Further, the following options disable parts of the SFPI enabled compiler:

-mno-tt-tensix-warn: disable sfpu specific warnings/errors

-mno-tt-tensix-optimize-combine: disable sfpu instruction combining

-mno-tt-tensix-optimize-cc: disable sfpu CC optimizations

-mno-tt-tensix-optimize-replay: disable sfpu REPLAY optimizations

Example

Before going into details, below is a simple example of SFPI code showcasing the main capabilities of SFPI kernels (please refer to Writing Custom SFPU Operations for details on writing and invoking them). The example itself is not particularly useful, but it does show a number of features of SFPI:

void silly(bool take_abs)
{
    // dst_reg[n] loads into a temporary LREG
    vFloat a = dst_reg[0] + 2.0F;

    // This emits a load, move, mad
    dst_reg[3] = a * -dst_reg[1] + vConstFloatPrgm0 + 0.5F;

    // This emits a load, loadi, mad (a * dst_reg[] goes down the mad path)
    dst_reg[4] = a * dst_reg[1] + 1.2F;

    // This emits two loadis and a mad
    dst_reg[4] = a * 1.5F + 1.2F;

    // This emits a loadi (into tmp), loadi (as a temp for 1.2F) and a mad
    vFloat tmp = s2vFloat16a(value);
    dst_reg[5] = a * tmp + 1.2F;

    v_if ((a >= 4.0F && a < 8.0F) || (a >= 12.0F && a < 16.0F)) {
        vInt b = exexp_nodebias(a);
        b &= 0xAA;
        v_if (b >= 130) {
            dst_reg[6] = setexp(a, 127);
        }
        v_endif;
    } v_elseif (a == s2vFloat16a(3.0F)) {
        // RISCV branch
        if (take_abs) {
            dst_reg[7] = abs(a);
        } else {
            dst_reg[7] = a;
        }
    } v_else {
        vInt exp = lz(a) - 19;
        exp = ~exp;
        dst_reg[8] = -setexp(a, exp);
    }
    v_endif;
}

The main things to note from the example are:

Constants are expressed as scalars but are expanded to the width of the vector

v_if (and related) predicate execution of vector operations such that only enabled vector elements are written

The compiler views v_if and v_elseif as straight-line code, ie, both sides of the conditionals are executed

RISCV conditional and looping instructions work as expected (only one side executed)

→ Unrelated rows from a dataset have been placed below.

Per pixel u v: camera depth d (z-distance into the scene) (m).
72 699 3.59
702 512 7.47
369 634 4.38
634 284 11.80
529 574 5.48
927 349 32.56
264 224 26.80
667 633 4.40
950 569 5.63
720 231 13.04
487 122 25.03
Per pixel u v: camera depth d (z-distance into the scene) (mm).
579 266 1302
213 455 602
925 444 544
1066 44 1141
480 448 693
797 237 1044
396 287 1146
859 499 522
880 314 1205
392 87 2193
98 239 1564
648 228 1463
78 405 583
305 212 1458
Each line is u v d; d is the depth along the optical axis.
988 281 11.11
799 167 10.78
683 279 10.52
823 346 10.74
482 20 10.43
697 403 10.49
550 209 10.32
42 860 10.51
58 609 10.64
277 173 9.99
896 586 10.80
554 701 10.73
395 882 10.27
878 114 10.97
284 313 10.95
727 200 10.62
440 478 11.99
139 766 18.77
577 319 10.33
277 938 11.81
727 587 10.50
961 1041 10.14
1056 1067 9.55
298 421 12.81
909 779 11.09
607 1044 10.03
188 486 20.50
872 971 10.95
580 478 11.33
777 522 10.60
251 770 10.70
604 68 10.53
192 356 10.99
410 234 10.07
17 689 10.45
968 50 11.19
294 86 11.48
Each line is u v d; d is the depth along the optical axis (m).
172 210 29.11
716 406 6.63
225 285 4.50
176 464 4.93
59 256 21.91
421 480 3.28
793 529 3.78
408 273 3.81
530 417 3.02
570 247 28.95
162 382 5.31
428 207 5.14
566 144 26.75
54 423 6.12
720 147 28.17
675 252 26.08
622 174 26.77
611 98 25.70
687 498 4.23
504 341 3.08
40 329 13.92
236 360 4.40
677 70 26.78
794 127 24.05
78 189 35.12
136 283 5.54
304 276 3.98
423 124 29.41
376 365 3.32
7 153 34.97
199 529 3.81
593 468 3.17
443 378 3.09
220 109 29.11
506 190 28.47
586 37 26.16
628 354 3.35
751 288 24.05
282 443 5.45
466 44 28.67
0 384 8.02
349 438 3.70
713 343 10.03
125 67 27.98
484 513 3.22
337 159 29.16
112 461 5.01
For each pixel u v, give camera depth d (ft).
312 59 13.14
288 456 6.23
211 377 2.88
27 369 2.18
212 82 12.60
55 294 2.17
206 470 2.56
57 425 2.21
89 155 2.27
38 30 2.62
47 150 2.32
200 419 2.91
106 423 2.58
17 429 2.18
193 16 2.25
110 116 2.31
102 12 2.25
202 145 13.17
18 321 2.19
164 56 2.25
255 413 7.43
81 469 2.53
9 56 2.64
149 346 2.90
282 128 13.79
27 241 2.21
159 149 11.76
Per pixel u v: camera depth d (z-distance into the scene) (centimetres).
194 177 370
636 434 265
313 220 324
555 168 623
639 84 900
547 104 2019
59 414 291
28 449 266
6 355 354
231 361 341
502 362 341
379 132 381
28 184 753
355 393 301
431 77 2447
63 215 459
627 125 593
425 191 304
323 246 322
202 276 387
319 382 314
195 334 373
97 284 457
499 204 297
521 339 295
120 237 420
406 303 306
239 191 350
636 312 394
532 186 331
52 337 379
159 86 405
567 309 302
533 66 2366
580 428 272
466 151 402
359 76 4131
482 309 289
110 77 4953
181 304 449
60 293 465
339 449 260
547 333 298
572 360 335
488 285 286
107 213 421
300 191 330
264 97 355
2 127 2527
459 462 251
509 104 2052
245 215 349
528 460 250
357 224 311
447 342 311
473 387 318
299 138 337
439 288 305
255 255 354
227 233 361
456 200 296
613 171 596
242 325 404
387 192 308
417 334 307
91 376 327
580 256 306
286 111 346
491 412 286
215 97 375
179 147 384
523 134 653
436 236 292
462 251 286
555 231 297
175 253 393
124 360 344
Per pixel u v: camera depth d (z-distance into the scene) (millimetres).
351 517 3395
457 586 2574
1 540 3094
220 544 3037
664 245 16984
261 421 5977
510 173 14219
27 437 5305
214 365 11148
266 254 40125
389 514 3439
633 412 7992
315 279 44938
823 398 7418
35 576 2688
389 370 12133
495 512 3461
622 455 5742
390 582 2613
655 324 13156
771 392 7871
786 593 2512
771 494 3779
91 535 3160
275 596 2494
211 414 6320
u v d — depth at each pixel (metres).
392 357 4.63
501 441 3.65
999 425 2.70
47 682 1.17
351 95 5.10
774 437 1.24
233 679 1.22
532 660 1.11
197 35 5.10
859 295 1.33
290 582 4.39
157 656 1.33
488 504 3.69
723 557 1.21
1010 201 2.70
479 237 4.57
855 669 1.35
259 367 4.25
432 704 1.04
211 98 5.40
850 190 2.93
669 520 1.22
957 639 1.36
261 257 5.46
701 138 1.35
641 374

Math expressions for vectors work across all enabled vector elements

Presently, v_endif is required to close out all v_if/v_elseif/v_else chains

And also some implications

Standard C++ if statements cannot be used to handle vector conditionals

v_if implements condition via predication - only vector operations are predicated

Same performance consideration apply SFPI as for any SIMT architecture - avoid divergent v_if execution paths

Details

Namespace

All the data types/objects/etc. listed below fall within the sfpi namespace.

User Visible Data Types

The following data types are visible to the programmer:

vFloat

vInt

vUInt

enum LRegs

Each of the v types is a strongly typed wrapper around the weakly typed compiler data type __rvtt_vec_t. The width of this type depends on the target architecture. On Wormhole and Blackhole this is a vector of 32 32-bit values. Users should be aware that vector length may change with future architectures

LRegs are the SFPU’s general purpose vector registers. LRegs enumerates these registers.

User Visible Constants

Constant registers are implemented as objects which can be referenced wherever a vector can be used. On Wormhole and Blackhole the following variables are defined:

vConst0

vConst1

vConst0p8373

vConstNeg1

vConstTileId, counts by two through the vector elements: [0, 2, 4..62]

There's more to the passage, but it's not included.